As I said earlier on the mailing list, I suspect (without looking into it) that the cause of the I/O performance slowdown relative to C++ is something related to buffering—perhaps the I/O is not being buffered, or the buffer isn't functioning right. This would be consistent with the serialization-based I/O leading to larger slowdowns, because there would be more calls to write(2) then. If so, then this should be fixable.
I'm pleasantly surprised to see the object mode slightly faster than C++.
I should note that the Rust version currently omits some features of the C++ version, such as read-limiting and the actual counting of the throughput. These things are cheap, but they may explain why Rust is faster in that one case.
We did some benchmarking on IRC today in light of this post and we found that Rust's stdio is currently quite slow due to a flag not being set properly in libuv which causes it to punt to a thread pool. There is currently a fix in the queue: https://github.com/mozilla/rust/pull/10558
In case you get some time would appreciate a blog post or a comment describing what the issue was on the rust side as well as on the libuv side. Upvoted in advance.
I have been thought all the serialization formats such as Protobuf, Thrift, BSON, or MessagePack are using compression as much as possible because saving amount of I/O is ultimate win for overall performance rather than fast calculation by memory alignment.
When I see this Capnproto, I am confusing that which one is right approach. Alignment is not exotic technique, and why didn't they align the data if there's no reason to save I/O?
Or am I totally misunderstanding these implementations?
Well, it depends on the environment. If you are doing interprocess communication, then I/O bandwidth is obviously not a concern at all. On the other hand, over the internet, it clearly is the biggest concern. For intra-datacenter traffic on a 10Gbit NIC, it's harder to say, but it _probably_ isn't the bottleneck. Cap'n Proto supports both cases by making additional packing optional, so you can choose the best trade-off for your application.
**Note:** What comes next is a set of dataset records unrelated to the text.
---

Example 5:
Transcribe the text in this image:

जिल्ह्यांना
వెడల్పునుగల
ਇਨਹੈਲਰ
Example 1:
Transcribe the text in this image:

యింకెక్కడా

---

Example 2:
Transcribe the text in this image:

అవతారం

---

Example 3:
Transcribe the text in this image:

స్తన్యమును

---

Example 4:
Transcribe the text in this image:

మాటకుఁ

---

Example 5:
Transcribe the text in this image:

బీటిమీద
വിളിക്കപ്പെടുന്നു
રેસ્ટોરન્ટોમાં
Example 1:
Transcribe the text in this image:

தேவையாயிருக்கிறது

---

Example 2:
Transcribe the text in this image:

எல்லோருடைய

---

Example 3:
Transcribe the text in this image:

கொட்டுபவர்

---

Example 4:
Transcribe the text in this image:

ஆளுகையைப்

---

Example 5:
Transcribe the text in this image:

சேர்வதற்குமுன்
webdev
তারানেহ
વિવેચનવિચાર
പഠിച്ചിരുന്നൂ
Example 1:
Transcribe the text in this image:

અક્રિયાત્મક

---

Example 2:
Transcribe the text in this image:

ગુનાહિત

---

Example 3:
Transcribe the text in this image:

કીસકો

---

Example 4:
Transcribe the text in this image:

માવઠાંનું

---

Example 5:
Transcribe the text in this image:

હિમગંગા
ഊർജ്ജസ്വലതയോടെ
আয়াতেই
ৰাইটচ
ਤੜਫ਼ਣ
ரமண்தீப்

Regarding the other formats you mention, I think you may be imagining that the designers of these protocols thought more carefully about them than they really did. Protobuf, for example, was designed pretty ad-hoc to solve an immediate problem in Google's search infrastructure, and then stuck mostly because as more and more things used it, it was easier to keep using it than start over. The designers readily acknowledge that it is not an ideal format -- in fact, there are other ways they could have done the encoding which would have taken no more space but would have saved significant CPU time.
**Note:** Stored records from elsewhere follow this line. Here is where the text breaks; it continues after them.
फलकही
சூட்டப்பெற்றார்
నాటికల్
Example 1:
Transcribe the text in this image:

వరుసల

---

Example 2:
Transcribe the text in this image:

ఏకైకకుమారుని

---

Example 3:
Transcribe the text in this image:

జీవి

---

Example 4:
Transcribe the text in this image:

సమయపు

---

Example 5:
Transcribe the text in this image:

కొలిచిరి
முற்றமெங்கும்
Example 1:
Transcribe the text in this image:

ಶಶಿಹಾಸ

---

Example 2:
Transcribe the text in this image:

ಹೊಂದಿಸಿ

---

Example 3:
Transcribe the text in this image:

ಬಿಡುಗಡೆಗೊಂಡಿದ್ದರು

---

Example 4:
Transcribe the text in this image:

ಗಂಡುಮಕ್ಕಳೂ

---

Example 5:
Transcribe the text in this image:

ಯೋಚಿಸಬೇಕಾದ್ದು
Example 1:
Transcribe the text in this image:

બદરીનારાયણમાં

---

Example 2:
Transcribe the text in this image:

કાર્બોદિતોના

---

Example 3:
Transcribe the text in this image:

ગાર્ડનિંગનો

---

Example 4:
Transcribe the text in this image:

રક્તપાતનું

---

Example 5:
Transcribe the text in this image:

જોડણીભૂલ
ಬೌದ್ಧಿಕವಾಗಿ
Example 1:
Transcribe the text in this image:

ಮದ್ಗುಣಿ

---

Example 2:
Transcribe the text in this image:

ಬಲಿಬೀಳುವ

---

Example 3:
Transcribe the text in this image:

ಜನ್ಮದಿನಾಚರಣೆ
(Disclosure: I was the maintainer of protobufs for a long time, though not the original creator. I am also the author of Cap'n Proto.)
I compiled libcapnp with the latest Clang g++ that ships with XCode. It perhaps would be more fair to also compile the C++ benchmarks with Clang, instead of the Macports gcc4.8 that I'm using, but unfortunately Clang barfs on some template hackery in the benchmark driver.
That would be quite useful. Otherwise it's very hard to tease apart the differences between optimization back ends of GCC and LLVM vs the Rust and C++ front ends. I feel like I have seen benchmarks showing differences around 5-20% between LLVM and GCC in speed, so the it will have an effect.
I'm pleasantly surprised to see the object mode slightly faster than C++.